For many of these people, their very concept of self includes their party
affiliation, not their political philosophy – they don’t have one outside of
the party platform – but their political party. They display tribalism to a concerning
degree, valuing wins and losses above all else, regardless of how victory is
achieved. These are probably the same people who talk about their favorite sport team in the first person too "we were too soft on defense last night."
The root of this issue is that these people have never taken
the time to learn, evaluate, and contemplate their own political theory. They
never honestly consumed a variety of opinions to help formulate their own
logically consistent beliefs on the role of government or the qualities that
make for a good leader. They haven’t learned enough history to understand the
mistakes of the past and they lack the creativity to envision a better future. Their
worldview is not determined by facts and evidence, facts and evidence are
determined by their worldview. These people can be found in any political
party, but that fact does not absolve people supporting Trump of their
culpability in this current boondoggle.
They supported Trump in 2016 and are incapable of admitting
they made a mistake because their ego just can’t take the hit. Politics are
deeply personal for all the wrong reasons. They do not have a vested interest in
protecting our tomorrow, only for protecting themselves. They invested
themselves into the Republican party and Donald Trump, supporting him and
defending him time and time again. Each time making it that much hard to break
away. They have spent too much emotional and intellectual capital to cut loose
now. They are living a sunken-cost fallacy and they don’t even know it. They’d
rather risk everything falling apart than admit they were wrong. To err is less
than human and all that.
They are wrong of course; I’ve already explained why Trump’s
behavior is bad and how dangerous it is. I’m yet to encounter an actual
counterargument to this point. I’ve seen some whataboutisms, which only serves
to remind me that most people don’t sincerely believe “two wrongs don’t make a
right” they just say it to children when convenient. I’ve also heard that his
policies are good, which they aren’t but it also isn’t the issue at hand. If it
were just his policies that were a problem, the Lincoln Project wouldn’t be a
thing and over 350 prominent Republicans wouldn’t be publicly endorsing Biden
because Trump sucks (I’m paraphrasing here) .

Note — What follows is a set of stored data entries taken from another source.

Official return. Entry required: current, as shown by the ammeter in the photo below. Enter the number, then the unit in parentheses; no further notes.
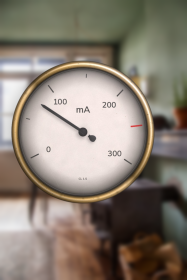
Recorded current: 75 (mA)
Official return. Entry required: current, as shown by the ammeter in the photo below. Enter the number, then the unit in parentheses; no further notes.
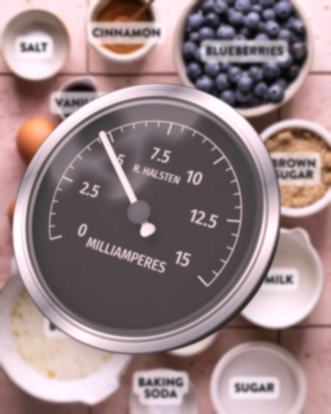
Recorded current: 4.75 (mA)
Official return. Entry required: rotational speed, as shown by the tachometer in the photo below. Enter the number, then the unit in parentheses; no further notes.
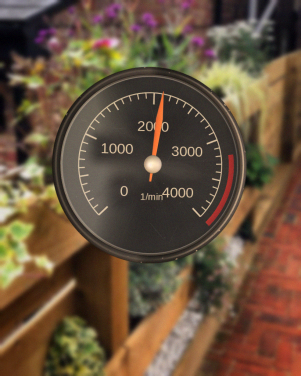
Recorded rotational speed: 2100 (rpm)
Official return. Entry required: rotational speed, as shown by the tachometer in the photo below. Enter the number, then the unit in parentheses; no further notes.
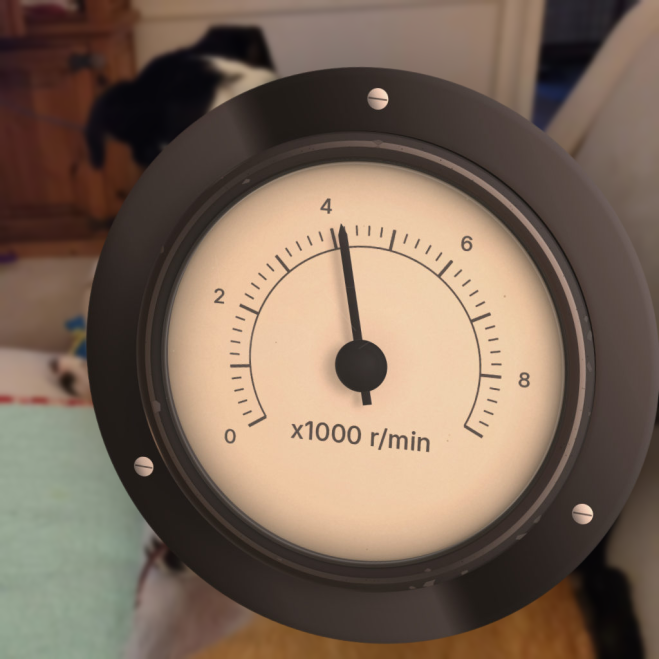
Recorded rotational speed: 4200 (rpm)
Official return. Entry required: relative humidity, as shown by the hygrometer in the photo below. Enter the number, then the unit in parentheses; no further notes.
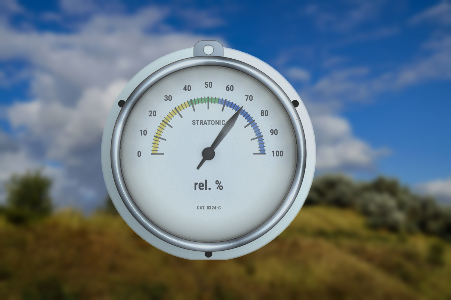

The Republican ever-Trumpers couldn’t tell you what would make them stop
supporting him because there is no honest answer. If they did come up with
something, there would be a dozen caveats attached (primarily about the actions
of the other side I suspect). They are operating on faith: the party is their
religion and Trump their savior.
But there isn’t any salvation for this selfish behavior.
People won’t look back on this moment with fondness but disgust and contempt. Future
generations will learn that when given the chance to do the right thing, too
many people were guided by selfishness instead. The legacy you leave behind
won’t be making America great again, it’ll be to act as a cautionary tale. You’ll
just be remembered for supporting Trump the same way we remember relatives just
for being a member of the Klan. Your story will begin and end with that one
anecdote, “he supported Donald Trump, both times.”